▸ **Required work**:
a) Answer these from the plot summary:
(i) What does Caroline's mother jokingly call her group of four friends?
(ii) Which three topics can students choose from for the group project?
(iii) In which town was Cudjo Lewis born?
b) Carry on the plot summary of the novel about Caroline Adams, picking up right after its final sentence.

▸ **Text section**:
-- START --

Spencer Quinn Interviewed by Pox Populi. Topics include No College Club, Dissident Literature, Race, History, and Slavery

Plot Summary

The novel centers around Caroline Adams, an eleventh-grade student at a rapidly diversifying high school. When we meet her, she is part of a group of four girls that her mother jokingly calls “the clique,” dominated by a loud, socially aggressive Black girl named Medina.

As the novel begins, Caroline is trying to get to class through a gauntlet of leering Black boys, which she eventually manages with the aid of a likeable boy named Brock. He explains to her that he is acting as her “beard”—slang for a fake boyfriend useful for keeping troublemakers at a distance. She then slips into her American History class.

The teacher, Dr. Nogimbe, is a militant Black woman whose lessons focus heavily on slavery. She announces a new group project to be carried out by groups of four students. The topics students can choose from are the slave trade, the Underground Railroad, and plantation life.

Today’s lesson is about the Clotilda, said to be the last ship to bring slaves to the United States. As the teacher sermonizes them, the Black students become angry and some of the White girls cry or hide their faces.

Cudjo Lewis was one of the last survivors of the Clotilda,” Dr. Nogimbe continued. “We have a record of his life from the late 1920s. He was born in 1841 in a town called Banté in West Africa, in what’s now the country of Benin. His people were peaceful, civilized, and agricultural. And for the sin of being a black African, he was snatched from his home, bound head and foot, and taken onboard the Clotilda. And then they set sail for a life of slavery and misery in the United States, where all men and women are supposedly created equal.

A scruffy-looking White boy named Derek asks about the life expectancy in Africa. Cudjo Lewis lived to 95 in America, he points out, whereas the life expectancy in today’s Benin is only 61 (and was probably lower in Lewis’s own day). So in some ways, Blacks did better under slavery in the US than in their native Africa. Furthermore, Lewis was enslaved by fellow Blacks, not by Whites. Derek knows this because, unlike most of his classmates, he has actually read the assigned book.

Dr. Nogimbe does not respond well to his remarks: he is sent to the principal’s office amid hoots of “racist” and “Nazi.” But Caroline knows Derek is correct about Blacks selling other Blacks as slaves, because she too has actually read the assignment. Having lunch with “the clique” that day, she makes this point, but the response from the Black girl Malik is no more gracious than Dr. Nogimbe’s had been in class: she gets up and demonstratively walks away from the now “racist” Caroline, followed meekly by the others. This draws the attention of the entire lunchroom, and Caroline is soon fighting back tears.

Rather than sit alone, Caroline seeks refuge with a nerdy, bookish girl named Rose whom she had previously looked down upon, but who seemed to have been enjoying the spectacle of Derek’s defiance in class earlier. Rose turns out to have read the assigned text as well, so she knew the point that had now got both Derek and now Caroline into trouble was perfectly true. Caroline is grateful for the moral support.

-- END --

Collected data entries
-- START --

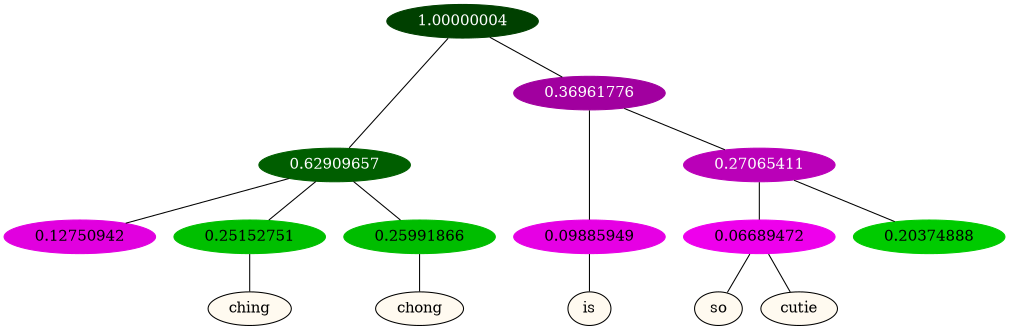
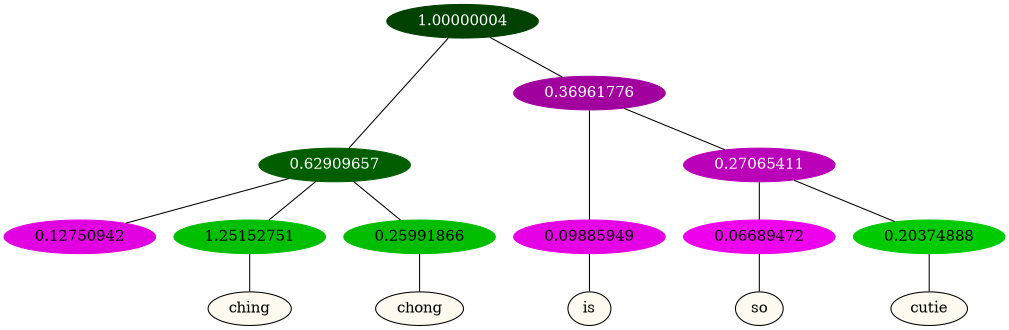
  graph {
    node [color=black format=png nodesep=0.001 ordering=out overlap_scaling=0.01 ranksep=0.001 style=filled fontcolor=black]
    n1 [fillcolor=floralwhite height=0.15 label=ching style="filled,solid" width=0.15 fontcolor=""]
    n2 [fillcolor=floralwhite height=0.15 label=chong style="filled,solid" width=0.15 fontcolor=""]
    n3 [fillcolor=floralwhite height=0.15 label=is style="filled,solid" width=0.15 fontcolor=""]
    n4 [fillcolor=floralwhite height=0.15 label=so style="filled,solid" width=0.15 fontcolor=""]
    n5 [fillcolor=floralwhite height=0.15 label=cutie style="filled,solid" width=0.15 fontcolor=""]
    n6 [color="0.835 1.000 0.882" height=0.15 label=0.12750942 width=0.15]
-   n7 [color="0.334 1.000 0.748" height=0.15 label=0.25152751 width=0.15]
+   n7 [color="0.334 1.000 0.748" height=0.15 label=1.25152751 width=0.15]
    n8 [color="0.334 1.000 0.742" height=0.15 label=0.25991866 width=0.15]
    n9 [color="0.835 1.000 0.901" height=0.15 label=0.09885949 width=0.15]
    n10 [color="0.835 1.000 0.933" height=0.15 label=0.06689472 width=0.15]
    n11 [color="0.334 1.000 0.796" height=0.15 label=0.20374888 width=0.15]
    n12 [color="0.334 1.000 0.250" fontcolor=grey99 height=0.15 label=1.00000004 width=0.15]
    n13 [color="0.334 1.000 0.371" fontcolor=grey99 height=0.15 label=0.62909657 width=0.15]
    n14 [color="0.835 1.000 0.630" fontcolor=grey99 height=0.15 label=0.36961776 width=0.15]
    n15 [color="0.835 1.000 0.729" fontcolor=grey99 height=0.15 label=0.27065411 width=0.15]
    subgraph sub_1 {
      rank=same
      n1
      n2
      n3
      n4
      n5
    }
    subgraph sub_2 {
      rank=same
      n6
      n7
      n8
      n9
      n10
      n11
    }
    n7 -- n1
    n8 -- n2
    n9 -- n3
    n10 -- n4
-   n10 -- n5
+   n11 -- n5
    n12 -- n13
    n12 -- n14
    n13 -- n6
    n13 -- n7
    n13 -- n8
    n14 -- n9
    n14 -- n15
    n15 -- n10
    n15 -- n11
  }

-- END --

▸ **Answers to each task**:
a)
(i) "The clique."
(ii) The slave trade, the Underground Railroad, and plantation life.
(iii) Banté, in West Africa.

b)
Soon Brock, Caroline’s “beard” from earlier, sits down with them and asks Caroline to tell him what had happened with Derek in class, which has by now led to swirling, school-wide rumors. Brock had seen the aftermath: Derek nearly got expelled for “educational disruption” when he refused to apologize to the teacher for telling the truth about what was stated in the book.

[The Principal] told him straight: One more screwup and he’s out.”

Caroline fell back in her chair, shocked. “Then he’s not going to college.”

“He won’t be able to get a job anywhere,” Rose added. “Not a real one.”

“He’ll be called a Nazi or white supremacist, and that will be that,” Brock said. “It’ll be on his record. Military won’t take him. Law enforcement, forget about it. It will be really hard for him.”

“That’s so unfair.”

Caroline shook her head. “It’s evil.”

“And it could happen to any of us as well,” Brock said.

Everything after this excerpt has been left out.